But please, keep writing in about what's happening on your corner. I don't
know half of the things you tell me.
Trash Transfer Stations: Trashing Our Neighborhoods
Julie Eisenhardt, firstname.lastname@example.org
As many residents are already aware, the Trash Transfer Station Task Force
is recommending that the city build yet another transfer station, this time in DC Village.
But what is being left out of this discussion is the flawed system of waste handling that
brings us to need another station. DC recycles at about 14% right now. If the city
invested part of the money it would spend on creating this station on recycling promotion,
we would consolidate enough of the trash to not need a new station. DC's current stations
are not operating efficiently. They use antiquated technologies and often, because of
equipment failure, do not operate up to capacity. The city could invest in fixing the
current stations rather than building a new one.
When building a facility that poisons neighborhoods, increases rodent
populations, and lowers property values is being considered, we need to look for the
long-term solution, not the quick fix. DC needs to fix its waste collection
and transfer system before expanding it. The Trash Transfer Station Task Force is having
an open meeting on their recommendations on Saturday, October 21, at 10 a.m. at Trinity
Week Two No Lights
Sally MacDonald, Sn3macd@aol.com
[An open letter to Mayor Williams:] As we enter our second week of no
streetlights in Woodley Park, courtesy of our own DC government DPW who sent
construction crews in who cut the cable, we wonder who will be able to solve the problem.
Pepco has supposedly been working all week and is still unable to fix it. The week so far:
DPW came in, dug big holes, to give us what we already had -- wheelchair ramps. DPW cut
the streetlight cable; Pepco cannot fix it. We have had to climb/walk around the
construction sites, into the street and traffic, in the dark. WASA has been digging in
Klingle Valley they say it is because the road is to be rebuilt and that the
Mayor wants it rebuilt, so they have to work! They cut a water line and had fire
hoses strung for blocks, attached to hydrants that were spewing water all around. The
machinery was grinding and churning until 11 PM on Friday.
Clinton came for dinner with friends on Friday night, in the dark, through
the water, near the grinding machinery. The police special operations did
their usual moving of the residents' legally parked cars and in full view of other
residents, parked the cars illegally, so that the residents, after playing the game of
Find the Car, also found the tickets ON the cars. We were fine on our own
before DPW, WASA, and Special Operations.
What is the situation with the lights? Who is responsible? Whom do we sue
if we fall in the dark the City, DPW, the sub-contractor, PEPCO? As it is now, only
the residents are providing light at night; are we now sub-contractors to the city?
Should/could we charge/deduct for our service? We will keep you informed. Could you please
keep us informed?
Ordway Street, an Open Letter to Kathy Patterson
Samuel J. Carabetta, Jr., email@example.com
I live in Cleveland Park on Ordway Street. The road bed on Ordway, east of
34th Street, is collapsing. There is a large hole in front of 3314 Ordway where the road
is now starting to separate. The road bed, which is sinking in the center, continues from
3314 down to the bottom of the hill. I have called and E-mailed all to the appropriate
offices and to a Mr. Rice with no response. This has now become a very dangerous stretch
As our Ward 3 Councilmember I hope you will do something about this, since
I am not getting a response as a DC taxpayer. What does does it take? I look forward to
hearing from you.

**PROMPT:** According to the neighborhood letters, at roughly what rate does DC currently recycle? The rows that come next have no connection to the neighborhood letters.

**ENTRIES PROVIDED:**
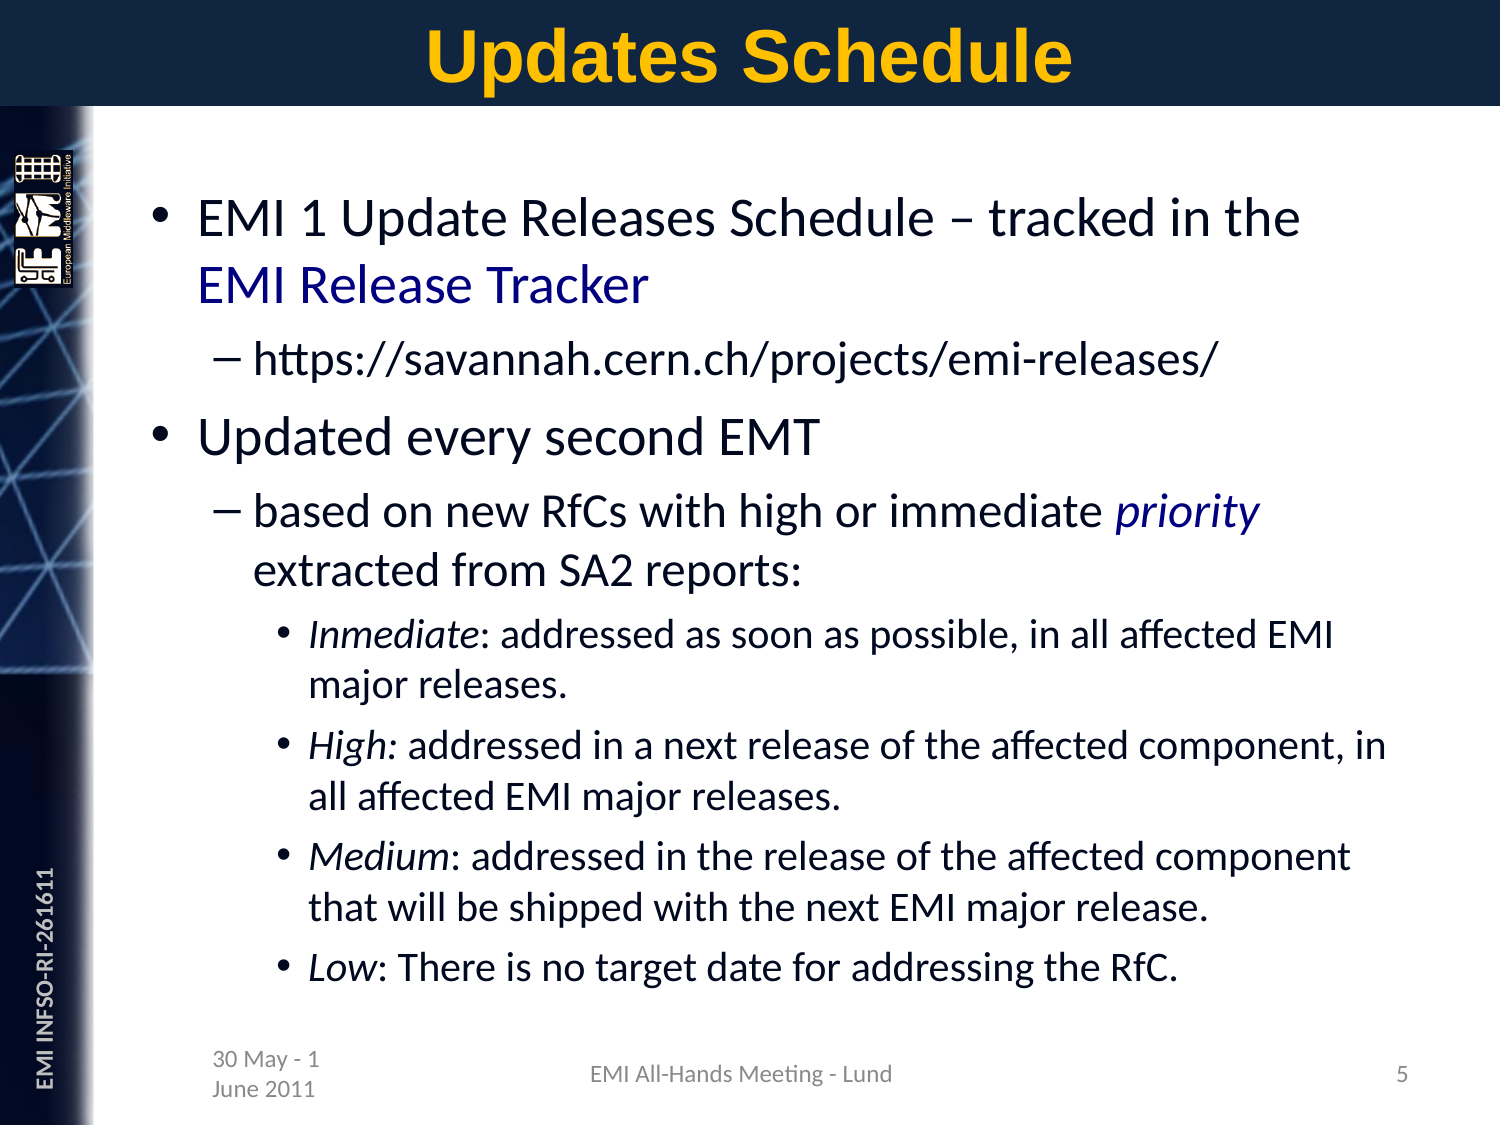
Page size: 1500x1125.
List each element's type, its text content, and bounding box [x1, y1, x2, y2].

text_box EMI All-Hands Meeting - Lund [380, 1042, 1103, 1103]
list EMI 1 Update Releases Schedule – tracked in the EMI Release Tracker https://savannah.cern.ch/projects/emi-releases/ Updated every second EMT based on new RfCs with high or immediate priority extracted from SA2 reports: Inmediate: addressed as soon as possible, in all affected EMI major releases. High: addressed in a next release of the affected component, in all affected EMI major releases. Medium: addressed in the release of the affected component that will be shipped with the next EMI major release. Low: There is no target date for addressing the RfC. [135, 172, 1425, 1005]
text_box <number> [1354, 1042, 1424, 1103]
title Updates Schedule [0, 0, 1500, 106]
text_box 30 May - 1 June 2011 [197, 1042, 369, 1103]
picture [0, 106, 105, 1125]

**ANSWER TO THE PROBLEM:** About 14%.